---------- PASSAGE TO READ
At around the midway point of my first game, a disembodied but slightly urgent voice began whispering in my ear. You could be playing The Voyages of Marco Polo, it said. I sat back in my chair, and considered the validity of these playful murmurings. I mean sometimes that voice is unerringly accurate – Marco is a great game and Blade Runner 2049 was certainly lacking a Rutger Hauer moment. But then again it’s also been trying to hype me up for the new Assassin’s Creed game, so what the hell does it really know, am I right?
This was Thursday last week. I’ve since played Spice Road just short of a dozen times, which raises the question – either I’m a sado-masochist or something changed. Some may argue there’s a decent case for the former, but in this instance it truly is a case of first impressions not lasting. What happened?
The simply answer? I forgot how satisfying Sudoku can be. That’s essentially what Spice Road is, the gratification of solving a puzzle, distilled from extraneous distractions such as theme or narrative. I mean heck, even the designer has now famously described the game as a ‘soulless cube-pusher’ and he’s not wrong. Only here’s the thing, I don’t typically enjoy Sudoku, so how has Spice Road managed to settle in my mind like that pop song I’d never publicly admit to liking?
--------------------
---------- RAW DATA
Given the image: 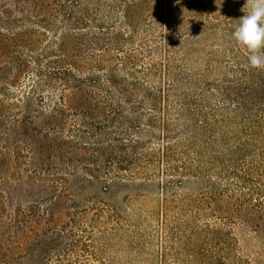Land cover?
<instances>
[{"label": "rangeland", "instance_id": "rangeland-1", "mask_svg": "<svg viewBox=\"0 0 264 264\" xmlns=\"http://www.w3.org/2000/svg\"><path fill=\"white\" fill-rule=\"evenodd\" d=\"M245 2L0 0L1 75L11 70L7 57L29 60L38 55L50 68H116L117 81L135 80L152 93L165 92L163 100L141 107L142 158L132 176L122 177L118 192L102 196L92 188H61L66 197L53 207L51 191L35 189L22 199L31 205H23L15 222L5 193L28 168L22 163L27 162L25 150L21 164L13 162L12 146L22 140L24 130L14 136L11 121L27 117L32 121L27 135L30 129L40 131L38 118L60 107L64 90L41 88L34 93L28 74L20 76L16 87L0 80V91L12 95L7 99L0 93L5 106L0 108V264H192L187 258L189 230L219 224L203 216V203L209 201L206 181L220 182L224 194L240 199L249 192L228 188L233 183L227 179L231 164L241 160L255 174L264 171L258 165L262 145L255 142L264 138V124L255 126L264 118V70L251 69L244 49L232 38ZM127 7L134 15L125 22ZM140 94H134V101H143ZM147 116L154 119L151 126ZM232 117H252L245 121L252 127L244 128ZM223 119L227 126L217 125ZM65 123L69 128L60 135L69 142L75 139L68 129L88 130L77 114L68 115ZM202 131H214L215 139L227 147L216 152L205 145L194 149L192 138ZM239 140L244 152L234 150ZM165 148L173 153L162 163L159 154ZM218 156L223 167L211 165ZM259 201L252 197V202ZM31 207L37 213L34 220ZM228 225L238 231L243 254L253 264H264V220H233Z\"/></svg>", "mask_w": 264, "mask_h": 264}, {"label": "trees", "instance_id": "trees-1", "mask_svg": "<svg viewBox=\"0 0 264 264\" xmlns=\"http://www.w3.org/2000/svg\"><path fill=\"white\" fill-rule=\"evenodd\" d=\"M133 15L134 12L127 7L123 20L128 22L130 18L133 19ZM115 35L109 40L110 43L116 39ZM104 46L106 49L109 45L104 42ZM7 59L8 65L11 66V70L8 71L9 75L6 73L5 76L1 75L0 70V80H5V85L16 87L20 83V76L28 74L34 93L41 88L54 91L59 87L64 90L58 98L60 107L55 108L50 116L43 117L41 120L38 118L40 131L36 128L30 129L32 134L27 135L28 124L32 123L27 117L25 119L13 118L11 121L14 136L19 134L17 130L20 128L24 130L22 140L12 146L16 147L13 162L15 165H20L21 159L24 160L22 154L25 150L27 162L22 163L28 168L25 177L21 176L16 186H9L5 193L9 208L14 207L13 212L16 215L14 221H19L23 205L26 207L31 205L23 202L22 199L29 196L30 191L35 189L42 190L44 193L51 191L50 195L54 196L51 202L53 207L54 201L66 197L67 192L64 190L66 188L67 191L92 188L102 196H110L118 192L120 187H123L122 177L132 176L135 166L142 158L140 150L143 143L140 141L143 136L139 126L141 107L145 102L152 104L156 103L157 99L163 100L165 92L158 89L152 93L135 80L130 83L123 79L117 81L116 68L108 70V67L102 68L105 66L101 65V67L100 64L85 71L72 65L71 67L50 68L38 55L29 57V60L17 55H11ZM31 63L35 67L31 68ZM7 92L8 94H5V89L0 91L4 96L6 95L7 99H12L10 92ZM139 92L142 93L140 95L143 101L136 102L134 94ZM26 102V112L29 113L31 107L28 101ZM0 108L5 109V106L0 104ZM73 114L81 118L84 123L83 127L88 130L68 129L70 137L75 139L74 142H69L60 134L66 130V127L69 128L65 119ZM233 118L240 120L244 128L252 127L245 122L253 119L252 117ZM125 119H128L127 123L124 122ZM226 120L223 119V122L217 125L227 126ZM147 121L151 126L154 119L147 116ZM257 121L255 126L264 124V118L257 119ZM251 123L253 125L256 120H252ZM195 134H198L196 130ZM197 136L194 135L192 139L196 141L191 142L194 149L203 148L202 145H205L206 150L214 147L213 151L216 152L218 148L227 147V144L219 137L215 139L214 131L201 132L200 137L203 144L200 142V137L196 138ZM258 140H255L258 146L262 145L258 165H261V169L264 170V138ZM240 142L239 140L236 143L234 150L244 152L242 145H238ZM171 153L173 152L169 148L163 149V153L159 154L162 163L170 160ZM213 157L208 156L209 159ZM216 162L217 164L211 162V165L224 166L221 156L216 158ZM241 162L243 161L231 164L227 179L231 178L233 183L228 184V188L232 186L233 189L246 190L249 192L247 197L244 195L237 199L234 196H228L224 194L220 182L206 181L205 190L208 192L206 197L209 201L203 203L206 208L203 216H211L219 224H203L189 230L188 240L191 251L187 258L192 264H253L243 254L244 247L237 237L238 231L234 228L235 226L228 224L233 225V220L244 222L255 218L264 220V171L261 174H255L253 169L240 165ZM252 197L260 198L261 201L252 202ZM41 199L36 200L34 204ZM30 212L32 220L36 219L37 213L33 207Z\"/></svg>", "mask_w": 264, "mask_h": 264}, {"label": "clouds", "instance_id": "clouds-1", "mask_svg": "<svg viewBox=\"0 0 264 264\" xmlns=\"http://www.w3.org/2000/svg\"><path fill=\"white\" fill-rule=\"evenodd\" d=\"M241 11L232 38L247 54L248 66L264 70V0H246Z\"/></svg>", "mask_w": 264, "mask_h": 264}]
</instances>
--------------------
## WORK TO BE COMPLETED:
From the Spice Road review, reproduce word for word the stretch from "The simply answer?" through "admit to liking?".

## RESPONSE TO THE EXERCISE:
The simply answer? I forgot how satisfying Sudoku can be. That’s essentially what Spice Road is, the gratification of solving a puzzle, distilled from extraneous distractions such as theme or narrative. I mean heck, even the designer has now famously described the game as a ‘soulless cube-pusher’ and he’s not wrong. Only here’s the thing, I don’t typically enjoy Sudoku, so how has Spice Road managed to settle in my mind like that pop song I’d never publicly admit to liking?